One, Misa was a *****. A dumb, shallow *****, with no visible redeeming features. She had to have
something going for her, as not one but two "gods of death" died to save her ass, but I'll be damned if I can tell what it was. Light kept her around because she was useful and she'd willingly sacrifice large portions of her lifespan to let him pull off his crazy memory gambits.
Two, as a couple of people have noted, Light doesn't seem interested in sex. At all. This is a legitimate (lack of a) sexual orientation called asexuality, and you should strongly consider googling it.
blue heartless said:
Graustein said:
blue heartless said:
Considering all the rules of the Death Note, couldn't he have any woman he pleases? "All the perks..." if you will.
That is... an incredibly morbid usage of the Death Note. Technically, he could do it like that, but he'd need to have set their death in stone, which is very freaky. However, even if he DID care about sex, he wouldn't do it. He's proven incredibly capable of seduction without the need for any external tools.
Now, here's the kicker. He could presumably set the tim of death after his own, therefore sparing them from kicking the bucket before their time. There are many ways to take advantage of the "Cause of Death" clause.
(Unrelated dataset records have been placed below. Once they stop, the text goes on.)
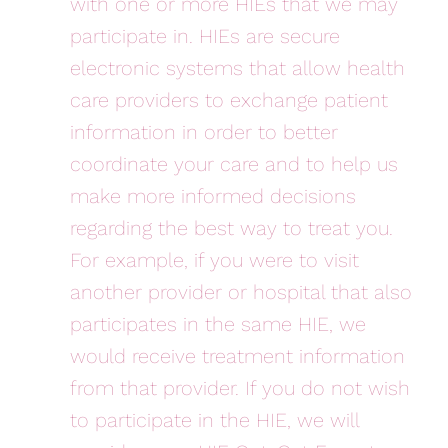
with one or more HIEs that we may
participate in. HIEs are secure
electronic systems that allow health
care providers to exchange patient
information in order to better
coordinate your care and to help us
make more informed decisions
regarding the best way to treat you.
For example, if you were to visit
another provider or hospital that also
participates in the same HIE, we
would receive treatment information
from that provider. If you do not wish
to participate in the HIE, we will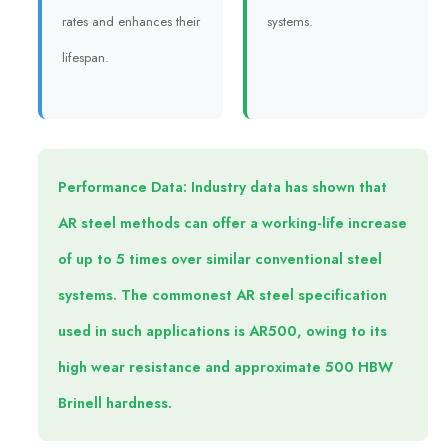
rates and enhances their
systems.
lifespan.
Performance Data: Industry data has shown that
AR steel methods can offer a working-life increase
of up to 5 times over similar conventional steel
systems. The commonest AR steel specification
used in such applications is AR500, owing to its
high wear resistance and approximate 500 HBW
Brinell hardness.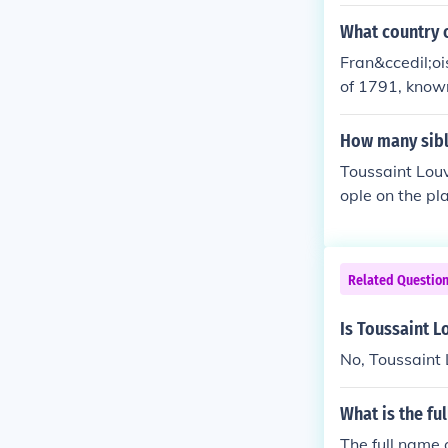
What country o
Fran&ccedil;oi
of 1791, known
the world to 
How many sibl
Toussaint Louv
ople on the pl
cluded both bro
t well-documen
e in shaping hi
Related Questio
Is Toussaint L
No, Toussaint 
What is the fu
The full name 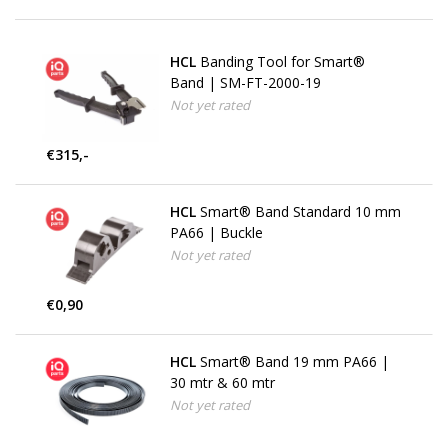
HCL
Banding Tool for Smart®
Band | SM-FT-2000-19
Not yet rated
€315,-
HCL
Smart® Band Standard 10 mm
PA66 | Buckle
Not yet rated
€0,90
HCL
Smart® Band 19 mm PA66 |
30 mtr & 60 mtr
Not yet rated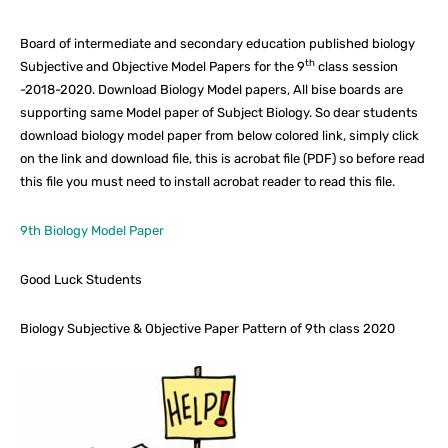
Board of intermediate and secondary education published biology
th
Subjective and Objective Model Papers for the 9
class session
-2018-2020. Download Biology Model papers, All bise boards are
supporting same Model paper of Subject Biology. So dear students
download biology model paper from below colored link, simply click
on the link and download file, this is acrobat file (PDF) so before read
this file you must need to install acrobat reader to read this file.
9th Biology Model Paper
Good Luck Students
Biology Subjective & Objective Paper Pattern of 9th class 2020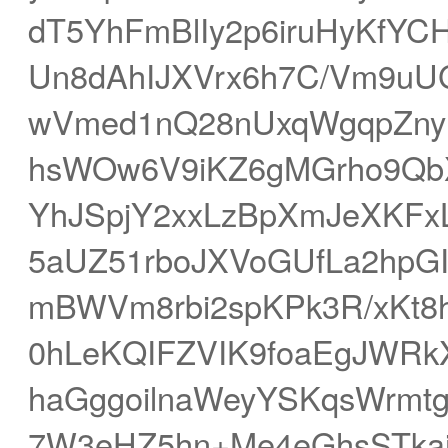
dT5YhFmBlIy2p6iruHyKfYC
Un8dAhIJXVrx6h7C/Vm9uU
wVmed1nQ28nUxqWgqpZny
hsWOw6V9iKZ6gMGrho9Qb
YhJSpjY2xxLzBpXmJeXK
5aUZ51rboJXVoGUfLa2hpGI
mBWVm8rbi2spKPk3R/xKt
0hLeKQIFZVIK9foaEgJWRkX
haGggoilnaWeyYSKqsWrmtg
7W3eHZ5hn+Me4eGhsSTka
No, the Death Note has to kill its target within 23 days of writing the name down, so you can't abuse it to make someone virtually immortal ("I will die painlessly five minutes after the heat death of the universe, having been totally healthy up until that point"). One of The Rules(tm).
Xpwn3ntial said:
Axeli said:
Sorry, my wording was off. You never had Ortmann for a teacher. He came up with this ideological spectrum, the furthest left was blood and the furthest right was oppression. You've probably seen one quite like it. The middle is a newborn baby (no opinions on any matters) the left was what we call liberal, then this dotted line separated it from absolute crazy idealist (where Light was). The right was conservative then another dotted line separated it from oppression. When I said the ultra liberal bit, that's what was going through my head.
I'm reminded of the love vs. fear scene from Donnie Darko, and my thoughts on it are similar, though I'll be politer about it.
It seems like a simplistic view of human ideology. I mean, pre-4th Edition D&D's 3x3 alignment grid got some flack for being two dimensional, but I always thought it made sense in a simplistic way, if you were willing to admit the possibility of people reaching the same point on the grid for different reasons and acting on their hate/love of society and desire to help/hurt others in different ways. But that doesn't even have a full two dimensions.
What would your teacher think of, say, the Cynics, who taught that the way to happiness was ditching as much responsibility as you could and not caring what anyone else thought of you for doing so? Or the Stoics (and as far as I can tell, Buddhists) saying to concentrate on improving yourself, since you're the only person you have any control over, and if enough people work on themselves, the world will improve (not so much the Buddhists there, since they're trying to escape the world completely, but that's another good example)? Furthermore, I'm pretty sure the left can use government oppression to advance an agenda, and the far, far right often believes it's on a mission from God. There's some validity to his idea, I think, in his assertion that craziness is the ultimate result of both ends of the political spectrum as is commonly defined, but it's hardly a grand unified theory of ideology.
I don't think Light was an idealist, either. He repeatedly states that the world is rotten, that evil people trample over the weak and the weak are tempted to do evil themselves to improve their lots in life, that society needed someone to dispense brutal justice from on high so that the common people would have an example to follow and be free to live without interference from the wicked, and he said that he'd believed this before he got the Death Note, hence his rapid decision to use it to remodel the world after his beliefs.
In short, he's basically the reincarnation of Thomas Hobbes, gone batshit insane. Whether or not you believe Hobbes was right is another discussion (I lean towards "yes," for the record) but he was absolutely not an idealist. "The war of all against all" probably qualifies as anti-idealism, if anything.